Q. You're cutting 35,000 jobs over three years related to your purchase of Merrill Lynch and the weakening economy. Where are you in that process?
We're early into it. We hope to get about 45 percent of the cost saves this year, so we're close to having a fourth of it done.
Q. Does that mean you're about a fourth of the way through the job cuts?
That's right.

Q. We hear from people who say they were laid off or their colleagues were laid off without any warning, that they had to pack up their things immediately. Is there a better way to do the layoffs, or is there anything you would tell those employees?

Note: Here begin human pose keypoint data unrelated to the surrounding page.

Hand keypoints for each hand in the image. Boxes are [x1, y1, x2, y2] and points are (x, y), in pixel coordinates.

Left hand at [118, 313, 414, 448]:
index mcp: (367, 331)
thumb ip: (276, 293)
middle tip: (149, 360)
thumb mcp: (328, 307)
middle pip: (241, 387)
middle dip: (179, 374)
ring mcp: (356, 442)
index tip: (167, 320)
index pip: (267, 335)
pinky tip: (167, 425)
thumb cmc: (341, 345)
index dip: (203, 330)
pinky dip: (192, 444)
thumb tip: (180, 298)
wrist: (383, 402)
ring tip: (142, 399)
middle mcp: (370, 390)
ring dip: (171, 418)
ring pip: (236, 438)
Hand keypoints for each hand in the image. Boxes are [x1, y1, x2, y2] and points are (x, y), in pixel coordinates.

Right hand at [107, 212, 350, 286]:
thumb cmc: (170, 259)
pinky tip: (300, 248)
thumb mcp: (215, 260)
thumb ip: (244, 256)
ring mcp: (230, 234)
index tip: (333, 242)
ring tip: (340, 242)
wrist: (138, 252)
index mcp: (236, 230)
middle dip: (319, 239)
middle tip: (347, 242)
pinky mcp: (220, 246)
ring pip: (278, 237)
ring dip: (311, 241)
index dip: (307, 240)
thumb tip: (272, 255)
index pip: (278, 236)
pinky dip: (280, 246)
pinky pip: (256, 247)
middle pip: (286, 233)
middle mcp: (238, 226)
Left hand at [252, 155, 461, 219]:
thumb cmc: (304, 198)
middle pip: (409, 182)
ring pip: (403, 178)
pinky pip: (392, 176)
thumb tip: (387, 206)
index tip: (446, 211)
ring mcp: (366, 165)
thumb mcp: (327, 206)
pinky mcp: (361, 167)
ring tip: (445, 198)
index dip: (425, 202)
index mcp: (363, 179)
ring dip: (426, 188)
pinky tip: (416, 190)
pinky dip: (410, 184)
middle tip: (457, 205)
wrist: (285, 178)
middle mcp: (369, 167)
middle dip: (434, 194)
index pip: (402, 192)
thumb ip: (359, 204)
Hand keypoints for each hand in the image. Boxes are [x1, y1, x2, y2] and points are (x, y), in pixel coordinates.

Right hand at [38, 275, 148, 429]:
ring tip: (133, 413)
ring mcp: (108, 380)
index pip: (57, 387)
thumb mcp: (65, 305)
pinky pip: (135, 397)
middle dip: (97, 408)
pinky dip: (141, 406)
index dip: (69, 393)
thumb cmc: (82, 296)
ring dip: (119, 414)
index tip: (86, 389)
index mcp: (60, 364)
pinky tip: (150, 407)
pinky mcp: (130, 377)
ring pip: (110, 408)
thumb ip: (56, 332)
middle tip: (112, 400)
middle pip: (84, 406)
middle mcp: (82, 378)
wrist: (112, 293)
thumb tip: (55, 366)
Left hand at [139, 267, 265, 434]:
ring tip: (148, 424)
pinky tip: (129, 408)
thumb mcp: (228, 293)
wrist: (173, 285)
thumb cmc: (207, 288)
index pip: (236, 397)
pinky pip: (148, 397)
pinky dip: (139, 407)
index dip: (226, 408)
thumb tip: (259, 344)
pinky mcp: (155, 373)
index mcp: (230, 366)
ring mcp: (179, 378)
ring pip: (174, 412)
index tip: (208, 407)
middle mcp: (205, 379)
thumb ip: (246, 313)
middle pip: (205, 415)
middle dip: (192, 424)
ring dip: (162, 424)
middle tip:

Well, you'd have to know the individual situation, but there are issues of access to customer information and other privileged information. Once you tell somebody they've lost their job, you have to relieve that access. But again, there's no intent to do anything other than to make it the least impactful to the associate. We know it's devastating, and nobody finds it anything but that.
Q. Do you have a timetable for [retiring]?
Well, I'm going back to (my goal of the bank earning annually) $30 billion after tax.
Q. How soon can you meet that?
I would think that 2011 could be the year that you have a shot at doing that.

Q. Are there any changes you would make to TARP now to make it more useful?

No. I want to make it more useful by not having it.

Q. What are you doing to try to boost morale?
We've tried to communicate as frequently as possible, so virtually every week I put something on (the Intranet) to talk about the current environment. And then secondly I get out quite a bit to do town halls, and we encourage other leaders to do the same, so we are out talking to our people as much as we can. I was doing that last week, then I'll be out all next week doing the same thing.
Q. Any regrets on how the John Thain situation played out?
Well, my experience has been, things turn out for the best over time.
Q. Vikram Pandit at Citigroup did the symbolic gesture of saying he'd work for $1 a year. Is that something you've thought about?
No. But I've said before that I didn't make $800 million selling my hedge fund to the company, so I'm a different category from Vikram.
Q. What do you say to shareholders who are distressed over the drop in the share price and the big cuts in the dividend?
The drop in the dividend is something that I resisted for quite some time, because I knew that many of our stockholders had relied on it. It was one of the most difficult things that I've ever had to do. But at the end of the day, it was frankly the only thing we could do given the circumstances. Virtually every other major bank in the country (has done the same thing).
I'm as disturbed as anybody about the decline in the stock, since virtually all my net worth is tied up in it.